Please repeat the material from its first line up to and including the line containing "-> Kana Nishino", leaving the pictures out of your answer.

* begin EXERCISE INPUTS *

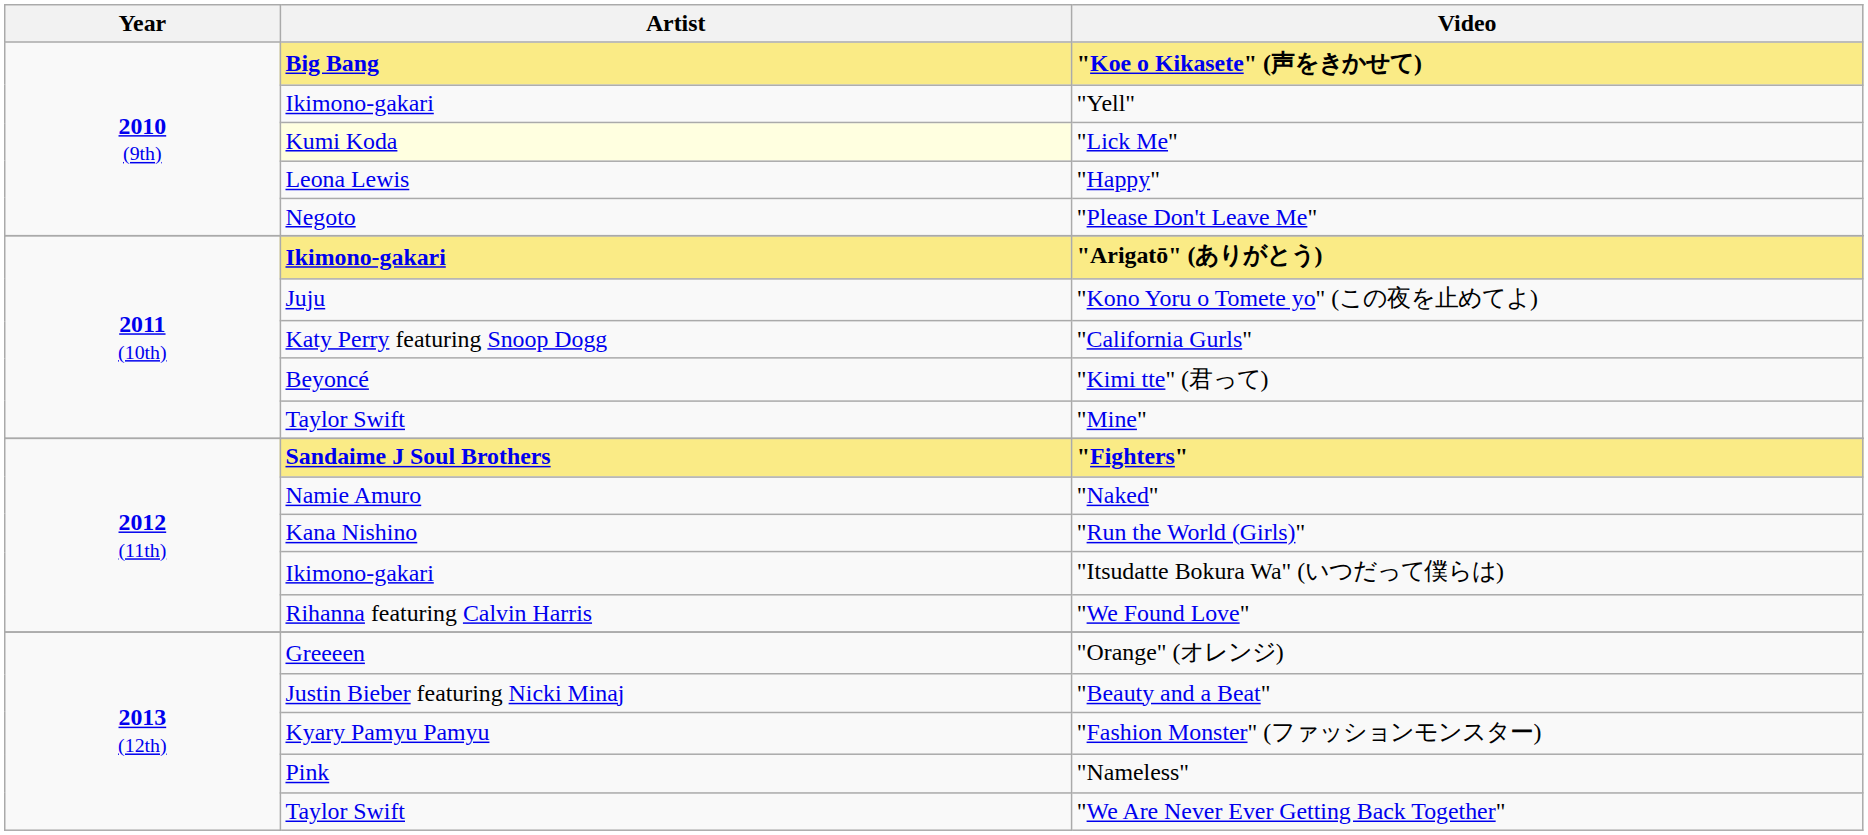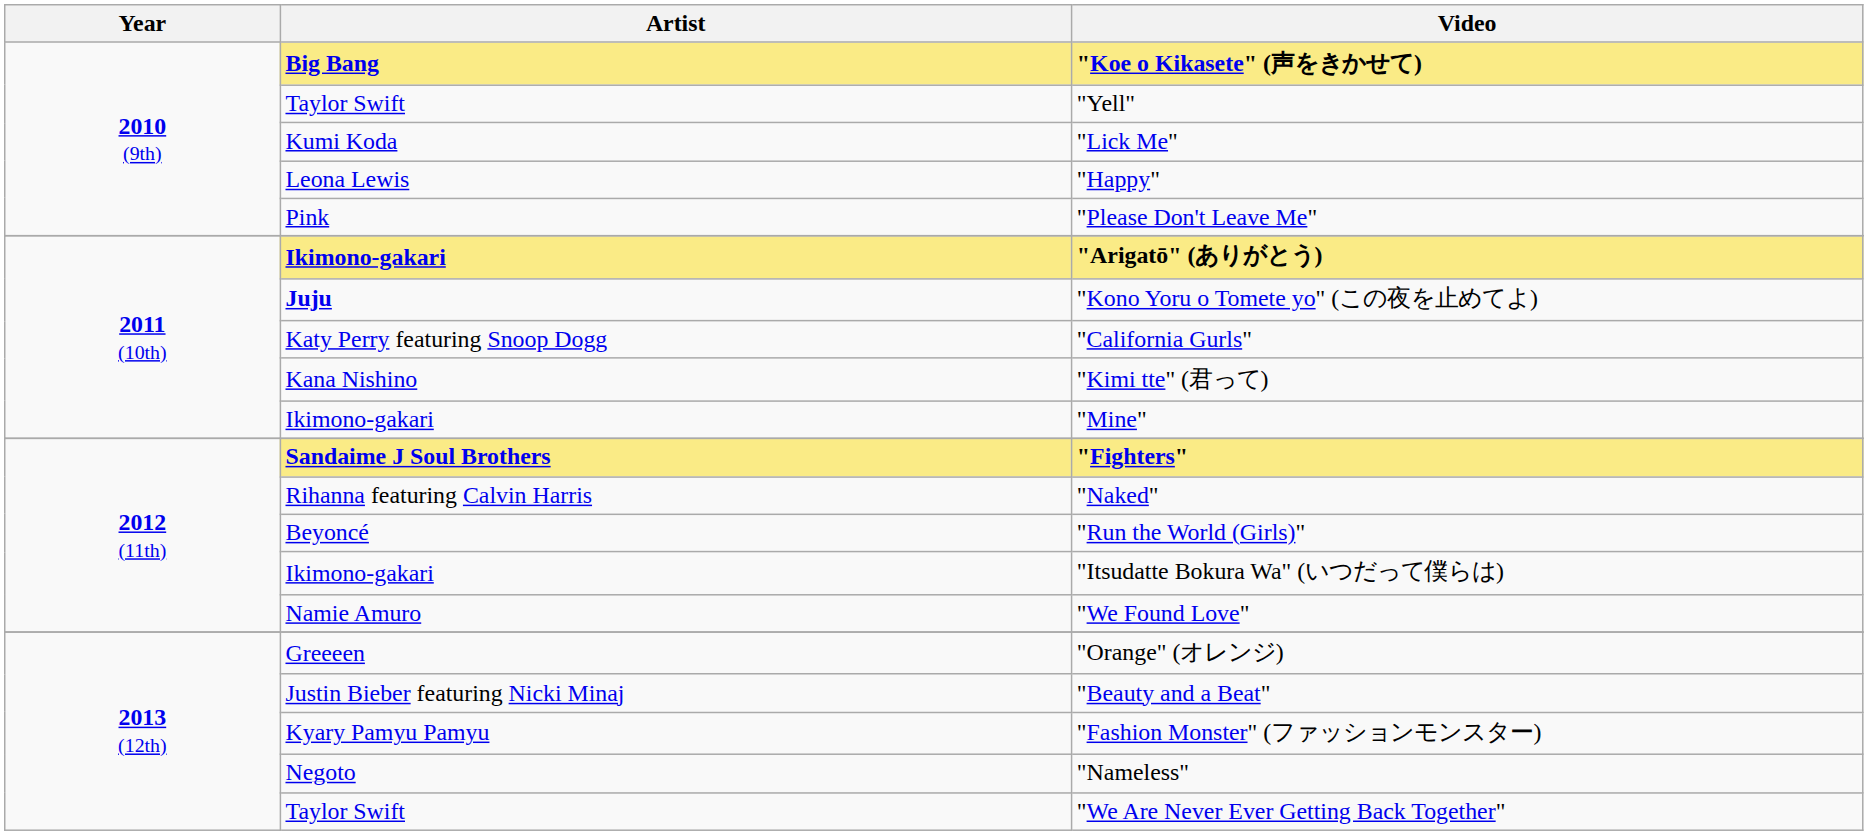"Yell" | Artist: Ikimono-gakari -> Taylor Swift
"Lick Me" | Artist: lightyellow background -> no background
"Please Don't Leave Me" | Artist: Negoto -> Pink
"Kono Yoru o Tomete yo" (この夜を止めてよ) | Artist: normal -> bold
"Kimi tte" (君って) | Artist: Beyoncé -> Kana Nishino
"Mine" | Artist: Taylor Swift -> Ikimono-gakari
"Naked" | Artist: Namie Amuro -> Rihanna featuring Calvin Harris
"Run the World (Girls)" | Artist: Kana Nishino -> Beyoncé
"We Found Love" | Artist: Rihanna featuring Calvin Harris -> Namie Amuro
"Nameless" | Artist: Pink -> Negoto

* end EXERCISE INPUTS *

FULL RESPONSE —
"Yell" | Artist: Ikimono-gakari -> Taylor Swift
"Lick Me" | Artist: lightyellow background -> no background
"Please Don't Leave Me" | Artist: Negoto -> Pink
"Kono Yoru o Tomete yo" (この夜を止めてよ) | Artist: normal -> bold
"Kimi tte" (君って) | Artist: Beyoncé -> Kana Nishino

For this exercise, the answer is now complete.